:: About this exercise ::
Lines to return, exactly: from the line with "middle pip: (154, 116)" to the line with "pinky mcp: (320, 255)" in the entries below, both included.

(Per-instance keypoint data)
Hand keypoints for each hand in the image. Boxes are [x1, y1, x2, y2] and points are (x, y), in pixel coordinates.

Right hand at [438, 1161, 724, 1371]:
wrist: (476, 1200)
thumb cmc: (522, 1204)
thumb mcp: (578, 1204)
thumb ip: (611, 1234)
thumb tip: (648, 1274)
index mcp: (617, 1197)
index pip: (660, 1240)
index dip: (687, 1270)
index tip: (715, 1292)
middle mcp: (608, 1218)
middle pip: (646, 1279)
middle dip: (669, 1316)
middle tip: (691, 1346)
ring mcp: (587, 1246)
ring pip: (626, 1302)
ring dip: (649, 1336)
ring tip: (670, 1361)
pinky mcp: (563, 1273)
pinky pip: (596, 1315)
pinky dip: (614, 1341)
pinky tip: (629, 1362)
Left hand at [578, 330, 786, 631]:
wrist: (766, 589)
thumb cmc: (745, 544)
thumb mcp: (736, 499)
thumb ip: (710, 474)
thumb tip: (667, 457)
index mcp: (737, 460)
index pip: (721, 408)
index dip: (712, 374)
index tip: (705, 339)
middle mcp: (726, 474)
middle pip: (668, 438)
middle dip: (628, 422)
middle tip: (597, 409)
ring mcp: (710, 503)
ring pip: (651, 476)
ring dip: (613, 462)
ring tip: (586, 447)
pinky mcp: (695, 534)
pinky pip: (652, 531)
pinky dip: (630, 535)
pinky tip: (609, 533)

* * *

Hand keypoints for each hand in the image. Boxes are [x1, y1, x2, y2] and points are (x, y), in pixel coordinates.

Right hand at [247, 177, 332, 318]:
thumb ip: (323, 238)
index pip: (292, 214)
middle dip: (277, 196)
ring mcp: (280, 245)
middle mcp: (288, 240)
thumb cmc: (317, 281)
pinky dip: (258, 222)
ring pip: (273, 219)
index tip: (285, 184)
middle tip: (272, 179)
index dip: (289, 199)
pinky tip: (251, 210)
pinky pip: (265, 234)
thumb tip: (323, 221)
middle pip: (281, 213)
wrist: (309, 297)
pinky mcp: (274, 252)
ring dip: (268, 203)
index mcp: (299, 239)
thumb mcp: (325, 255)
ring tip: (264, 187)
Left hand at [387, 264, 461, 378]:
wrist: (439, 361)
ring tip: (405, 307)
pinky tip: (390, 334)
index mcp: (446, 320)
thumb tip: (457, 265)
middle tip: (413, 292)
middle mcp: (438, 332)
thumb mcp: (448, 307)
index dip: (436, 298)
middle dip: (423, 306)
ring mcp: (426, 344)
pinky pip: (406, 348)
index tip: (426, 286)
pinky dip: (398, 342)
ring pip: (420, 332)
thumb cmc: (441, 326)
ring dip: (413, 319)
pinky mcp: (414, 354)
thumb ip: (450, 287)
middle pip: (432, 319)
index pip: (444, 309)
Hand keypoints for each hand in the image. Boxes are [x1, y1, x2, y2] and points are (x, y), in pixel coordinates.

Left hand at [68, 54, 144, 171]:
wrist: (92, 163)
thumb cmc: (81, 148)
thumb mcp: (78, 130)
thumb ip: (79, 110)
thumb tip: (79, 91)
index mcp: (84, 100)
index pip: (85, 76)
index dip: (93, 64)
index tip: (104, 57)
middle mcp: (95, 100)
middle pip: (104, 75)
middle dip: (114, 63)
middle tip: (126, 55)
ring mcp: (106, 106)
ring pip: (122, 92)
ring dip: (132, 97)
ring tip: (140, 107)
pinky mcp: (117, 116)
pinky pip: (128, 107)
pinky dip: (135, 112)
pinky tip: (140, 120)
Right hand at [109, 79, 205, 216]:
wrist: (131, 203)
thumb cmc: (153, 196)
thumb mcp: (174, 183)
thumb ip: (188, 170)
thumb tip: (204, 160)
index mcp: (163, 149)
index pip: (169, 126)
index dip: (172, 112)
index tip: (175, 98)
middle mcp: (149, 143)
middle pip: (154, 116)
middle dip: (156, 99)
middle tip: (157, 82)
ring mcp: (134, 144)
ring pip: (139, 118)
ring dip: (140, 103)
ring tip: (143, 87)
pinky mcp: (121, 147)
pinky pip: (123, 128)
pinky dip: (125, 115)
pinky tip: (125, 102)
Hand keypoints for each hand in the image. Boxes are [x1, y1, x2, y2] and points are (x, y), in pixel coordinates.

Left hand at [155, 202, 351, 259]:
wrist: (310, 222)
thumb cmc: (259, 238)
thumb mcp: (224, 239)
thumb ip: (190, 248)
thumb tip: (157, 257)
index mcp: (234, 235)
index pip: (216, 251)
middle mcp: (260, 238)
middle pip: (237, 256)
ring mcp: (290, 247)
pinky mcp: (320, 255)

:: Solution to this exercise ::
middle pip: (154, 116)
middle dip: (156, 99)
middle tip: (157, 82)
ring mcp: (134, 144)
ring pip: (139, 118)
ring dip: (140, 103)
ring tip: (143, 87)
pinky mcp: (121, 147)
pinky pip: (123, 128)
pinky dip: (125, 115)
pinky tip: (125, 102)
Hand keypoints for each hand in the image. Boxes are [x1, y1, x2, y2] and points are (x, y), in pixel coordinates.

Left hand at [155, 202, 351, 259]:
wrist: (310, 222)
thumb cmc: (259, 238)
thumb mcp: (224, 239)
thumb ip: (190, 248)
thumb tip: (157, 257)
index mcp: (234, 235)
index pip: (216, 251)
middle mcp: (260, 238)
middle pip: (237, 256)
ring mcp: (290, 247)
pinky mcp: (320, 255)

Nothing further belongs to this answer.